■ Document extract:
___

It is designed to transport 8 MMcmd of Bolivian natural gas to southern Brazil. Pipeline capacity might be expanded to 16 MMcmd, depending on market demand.

Argentina, with an estimated 35 tcf of gas reserves, was Bolivia`s most serious competitor for gas markets in Brazil.

But more than 32 tcf would be required over 20 years to meet Argentine demand and to provide exports to Chile. Two projects along this avenue of export began moving gas in 1999.

In the north of Chile, Gasoducto Atacama Cia. Ltda. (GasAtacama) laid a 300-MMcfd, 584-mile, 20-in. natural-gas pipeline from Argentina to Chile. It was the second line to bring Argentine gas to Chile; GasAndes started up in August 1997 supplying gas to Santiago and environs.

The pipeline transports gas from fields in Argentina`s Noreste basin, near Salta, to Mejillones, Chile. Total cost of the pipeline and power plant near Mejillones was estimated at $750 million.

___

■ Data shown:
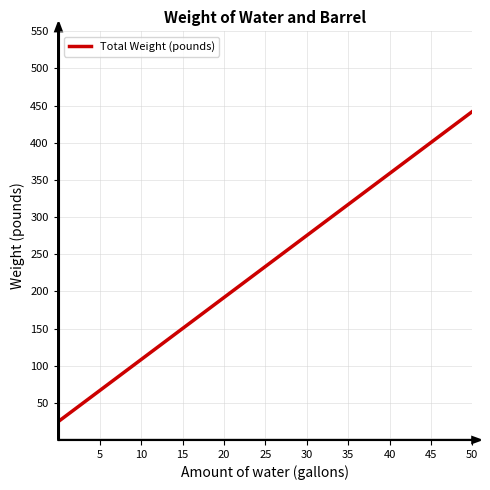

How many lines are shown in the chart?

1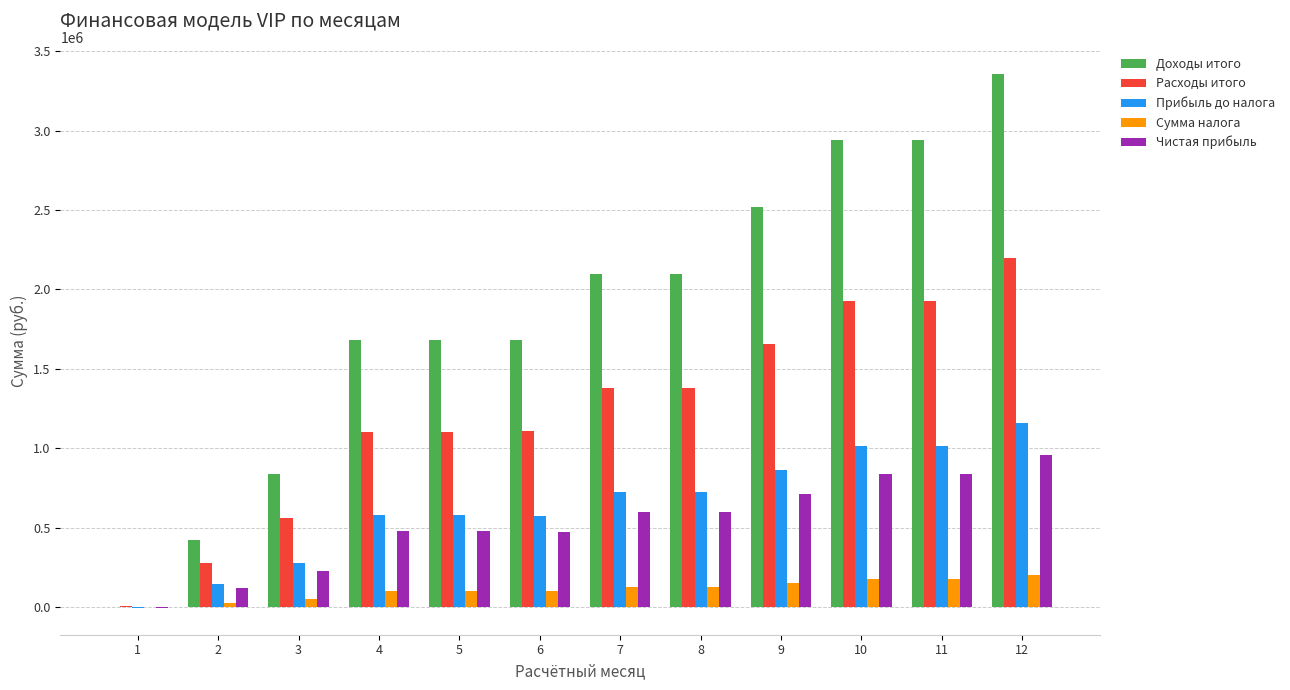

At which category is the sum across all series the highest?

12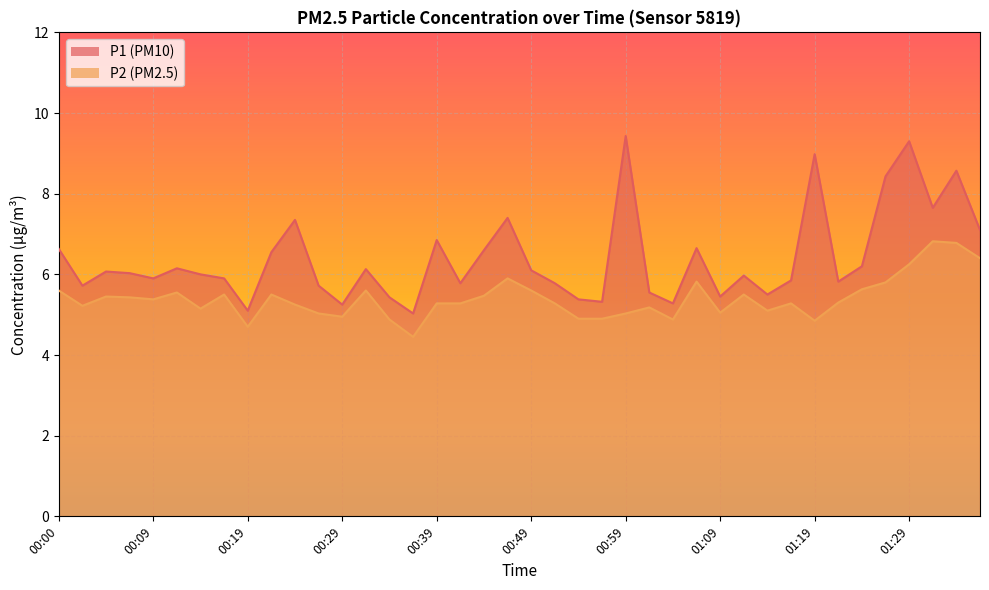

Which series has the largest total across all categories?

P1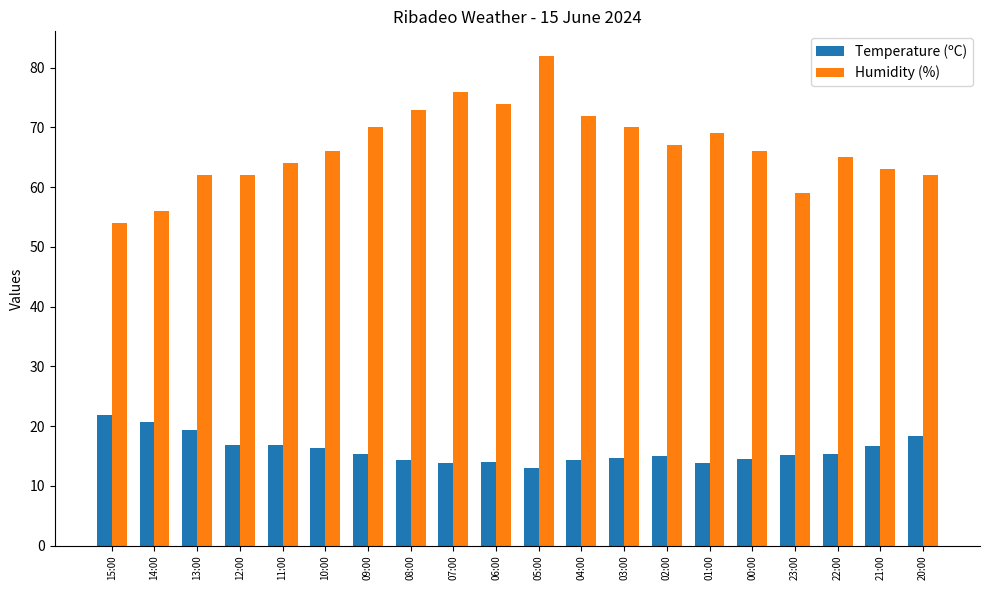

What is the greatest value displayed?

82.0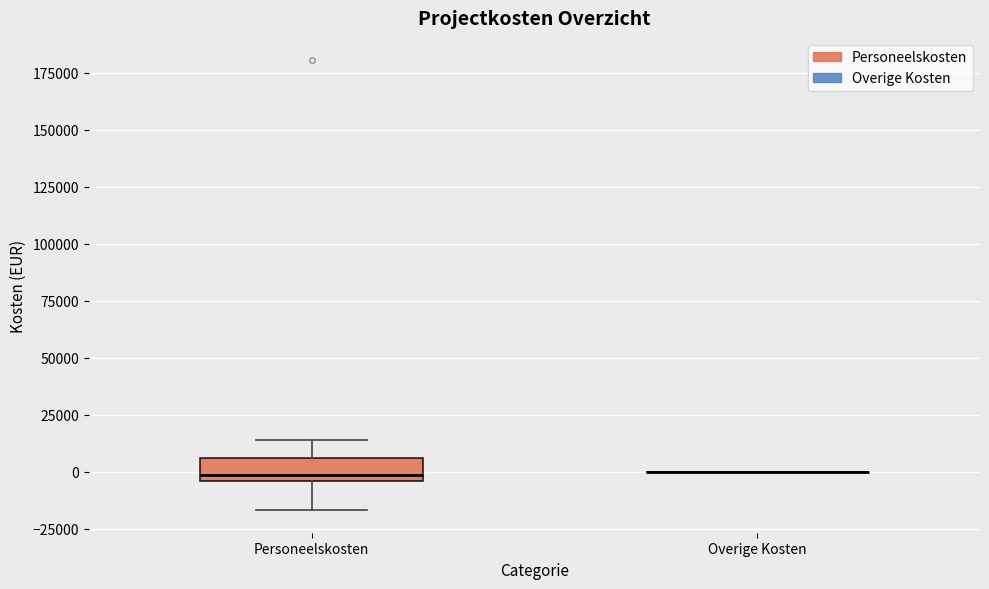

Comparing the boxes themselves (not the whiskers), which one is the tallest?

Personeelskosten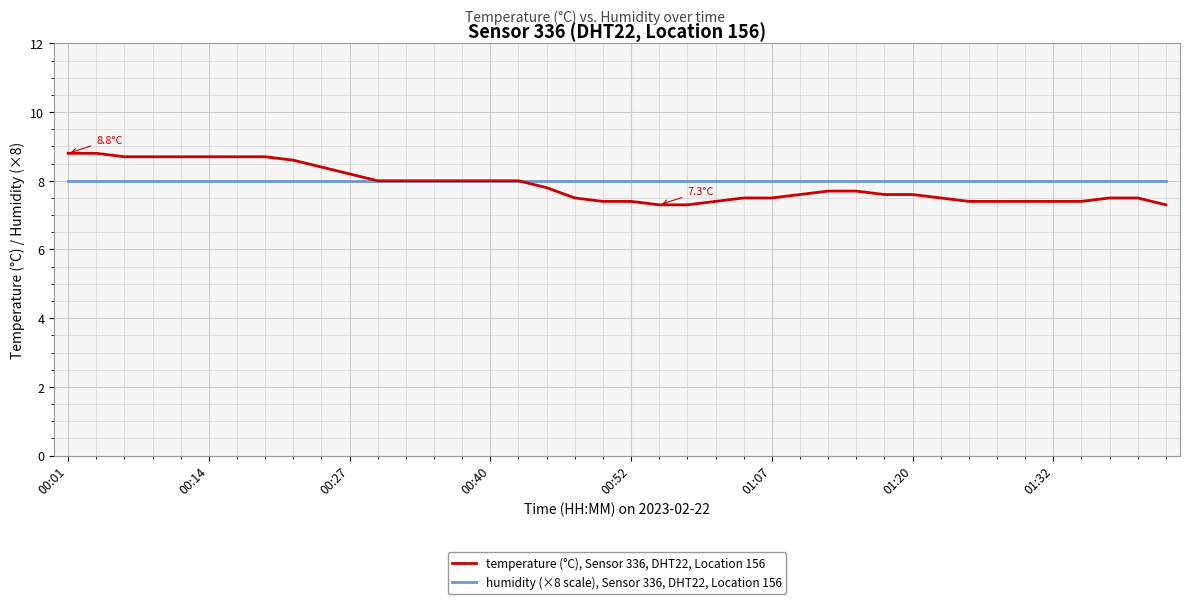

What is the maximum value shown in the chart?

8.8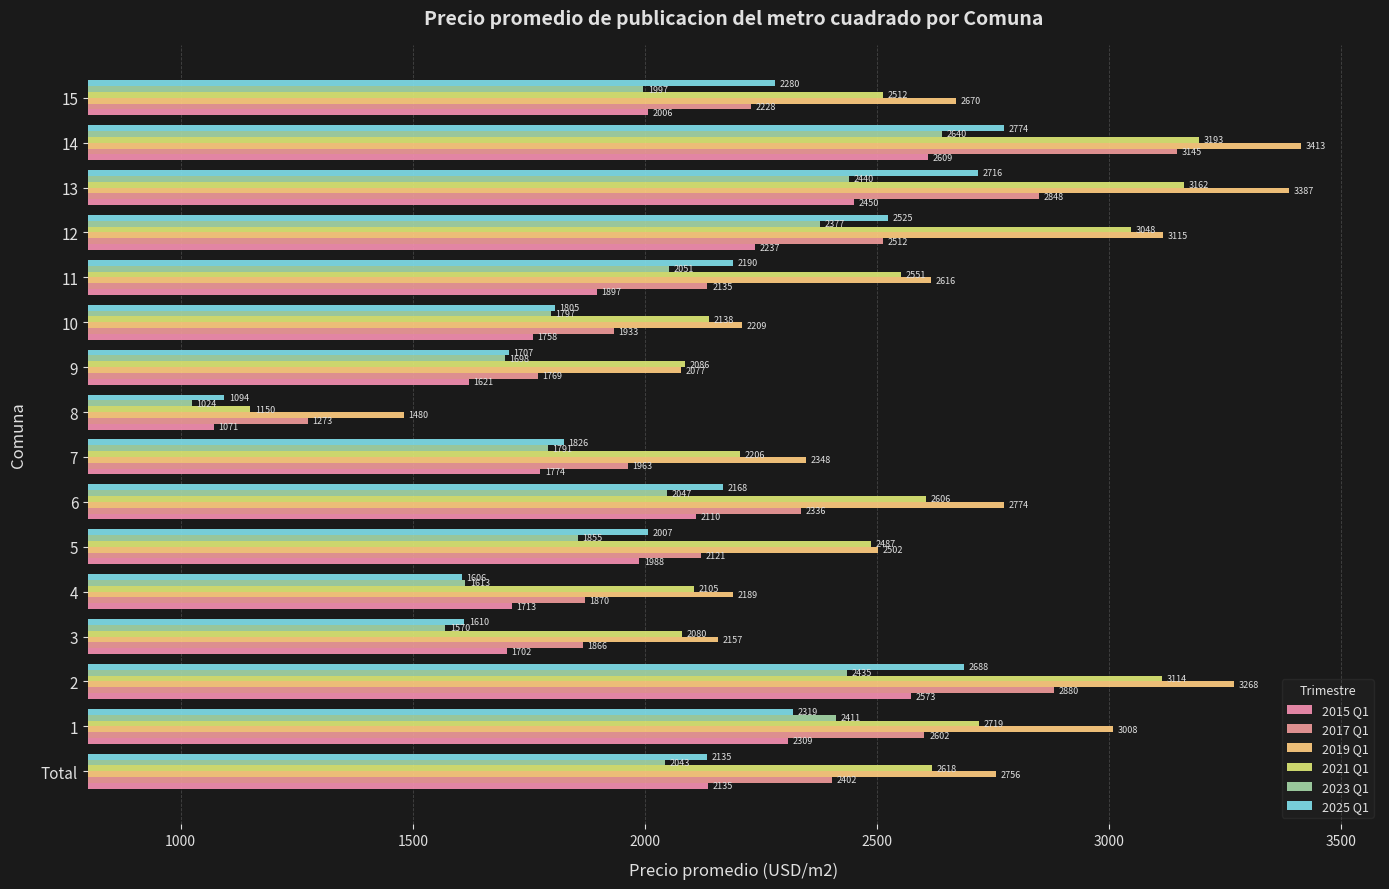

How many data points in 2025 Q1 are above 2168?

8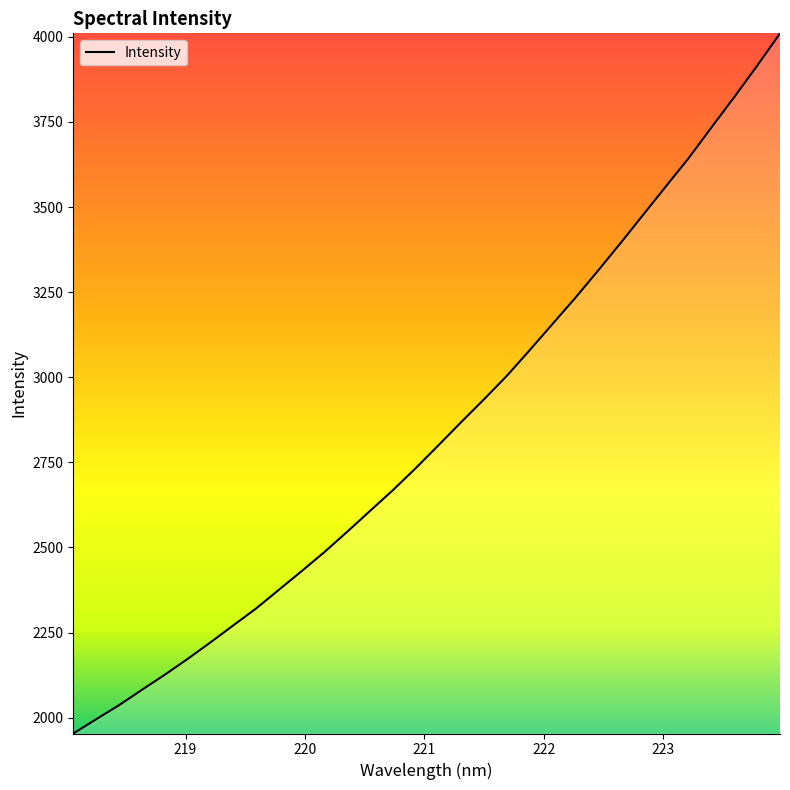

What is the greatest value displayed?

4010.5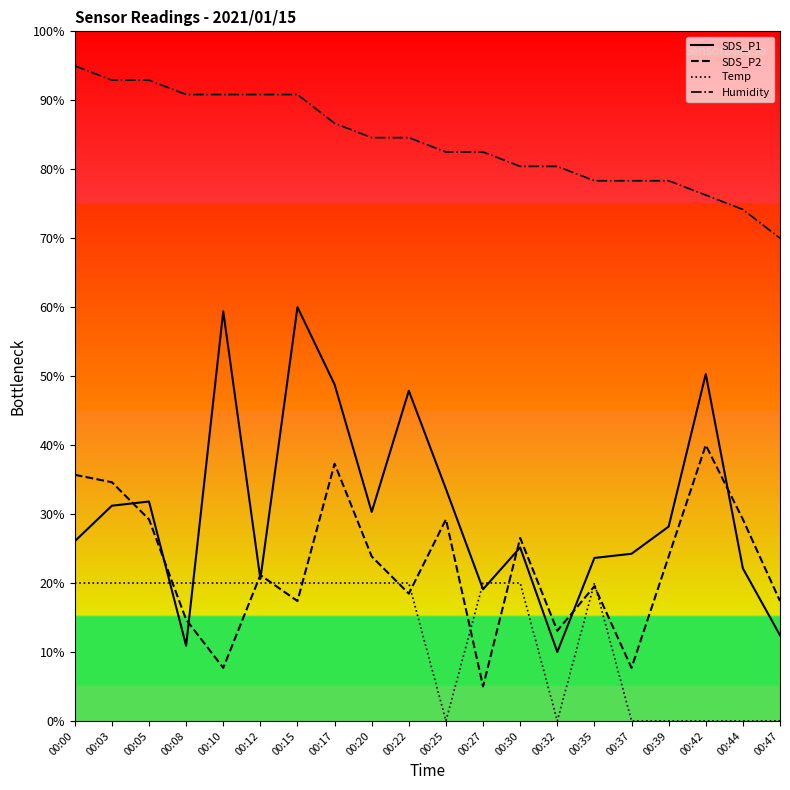

How many interior local valleys does the SDS_P1 series have?

5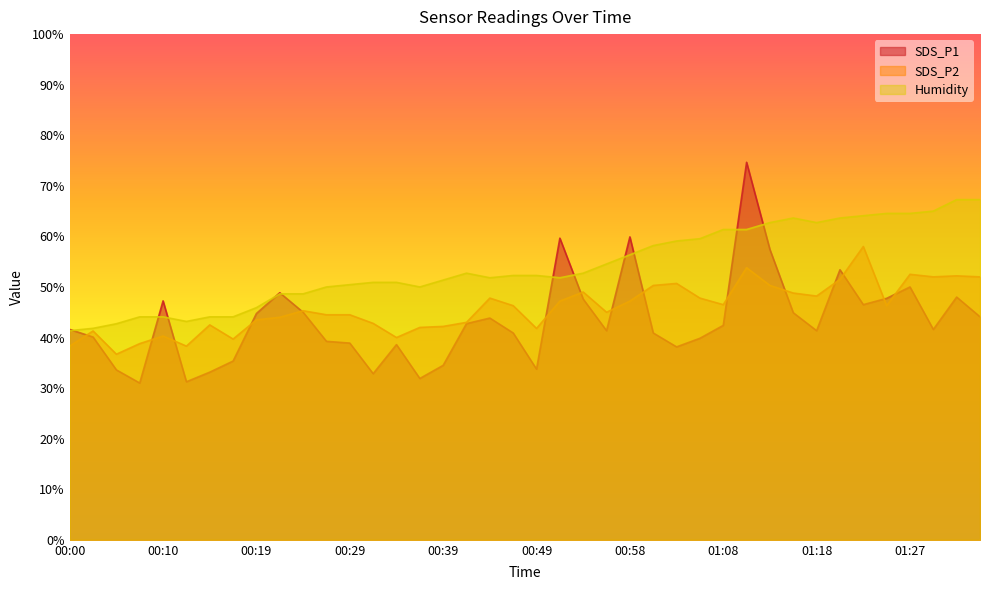

Between which two adjacent categories do Humidity and SDS_P1 first intersect?

00:00 and 00:02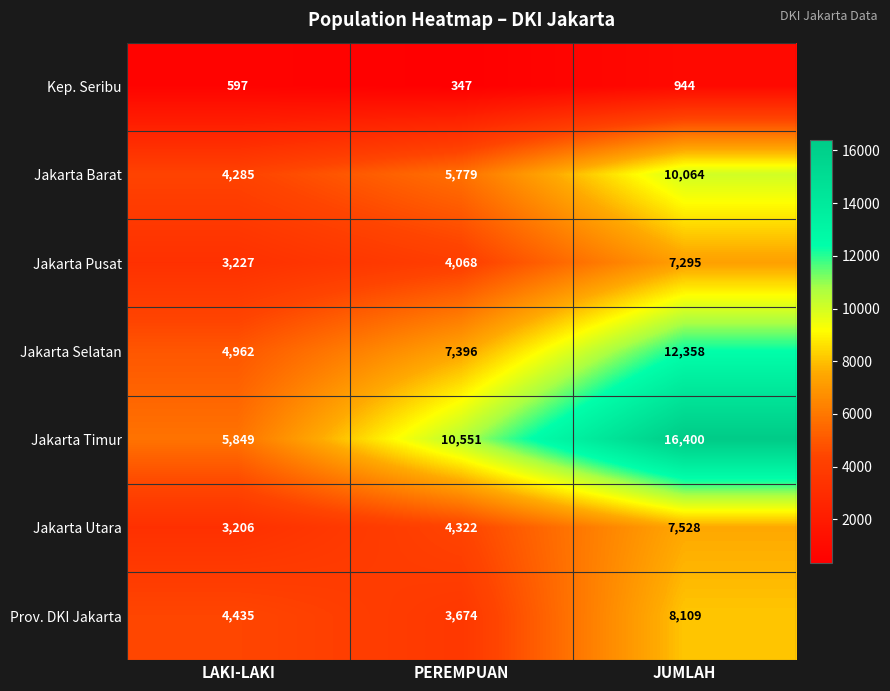

Where is Jakarta Pusat nearest to the value 5261?

PEREMPUAN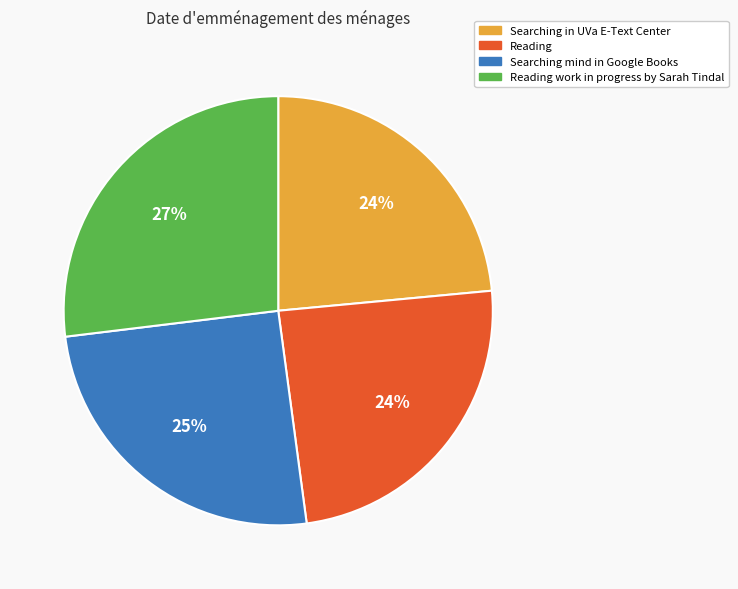

Between Reading work in progress by Sarah Tindal and Reading, which is larger?

Reading work in progress by Sarah Tindal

___

■ Your instructions: In the text on South American gas pipelines, rewrite the paragraph beginning "In the north of Chile" as a bulleted list that keeps its main facts.

■ Solution to this task:
- In northern Chile, Gasoducto Atacama Cia. Ltda. (GasAtacama) laid a natural-gas pipeline from Argentina to Chile.
- The pipeline is 584 miles long and 20 in. in diameter, with a capacity of 300 MMcfd.
- It was the second line to bring Argentine gas to Chile.
- The first, GasAndes, started up in August 1997, supplying gas to Santiago and its environs.